Neoliberalen hebben een groot vertrouwen in de regulerende werking van de vrije markt. Neoliberaal kapitalistisch economisch beleid streeft daarom naar privatisering, beperking van de publieke sector, bezuiniging op collectieve uitgaven en deregulering en vrijhandel. Sinds de jaren tachtig van de vorige eeuw vaart een groot deel van de westerse wereld, onder aanvoering van Amerika, deze neoliberale koers.
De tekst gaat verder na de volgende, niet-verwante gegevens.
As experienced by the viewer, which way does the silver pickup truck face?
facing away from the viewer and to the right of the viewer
Het neoliberalisme grijpt terug op het denken van onder meer Adam Smith, die bijna drie eeuwen geleden beredeneerde dat vraag en aanbod in een marktgeleide economie voor een efficiënt en rechtvaardig gebruik van de productiefactoren zullen zorgen. Smith verbeeldde dat met een “onzichtbare hand” die eigenbelang transformeert tot collectieve welvaart. Die hand werkt dankzij de sociale context. Eigenbelang is namelijk geen egoïsme maar zorg voor anderen vanuit een goed begrip van de eigen positie. Smith illustreerde dat met het vaak aangehaalde voorbeeld van de middenstander: “Niet van de welwillendheid van de slager, brouwer of bakker verwachten wij ons middagmaal, maar van de overweging van hun eigenbelang. Wij doen geen beroep op hun goedheid, maar op hun eigenliefde, en wij onderhouden hen niet over onze behoeften, maar over hun belangen”. De sociale context houdt de bakker ethisch in het gareel.
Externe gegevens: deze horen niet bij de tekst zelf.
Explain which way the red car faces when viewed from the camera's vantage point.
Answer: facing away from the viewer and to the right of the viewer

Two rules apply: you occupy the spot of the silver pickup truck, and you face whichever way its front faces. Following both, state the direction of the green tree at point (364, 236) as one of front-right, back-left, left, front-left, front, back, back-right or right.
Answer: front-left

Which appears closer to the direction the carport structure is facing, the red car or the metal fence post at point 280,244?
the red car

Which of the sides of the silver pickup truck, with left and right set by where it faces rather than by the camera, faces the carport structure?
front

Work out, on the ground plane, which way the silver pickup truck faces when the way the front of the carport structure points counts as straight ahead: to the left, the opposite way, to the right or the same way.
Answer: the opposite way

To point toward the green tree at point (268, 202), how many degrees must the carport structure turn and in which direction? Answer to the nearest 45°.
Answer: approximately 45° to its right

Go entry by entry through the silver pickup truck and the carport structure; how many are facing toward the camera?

Heel opvallend is dan de conclusie uit recent onderzoek van de Rotterdam School of Management (Volkskrant, 22 februari 2016):
Ethiek blijkt vaak een blinde vlek in het bedrijfsleven.
Niet dat de mensen immoreel zijn, zo stelt men vast, maar het systeem houdt gewoon geen rekening met moraliteit. Joris Luyendijk velde eerder in “Het kan niet waar zijn” al een vergelijkbaar oordeel over bankiers: ze zijn niet immoreel maar amoreel.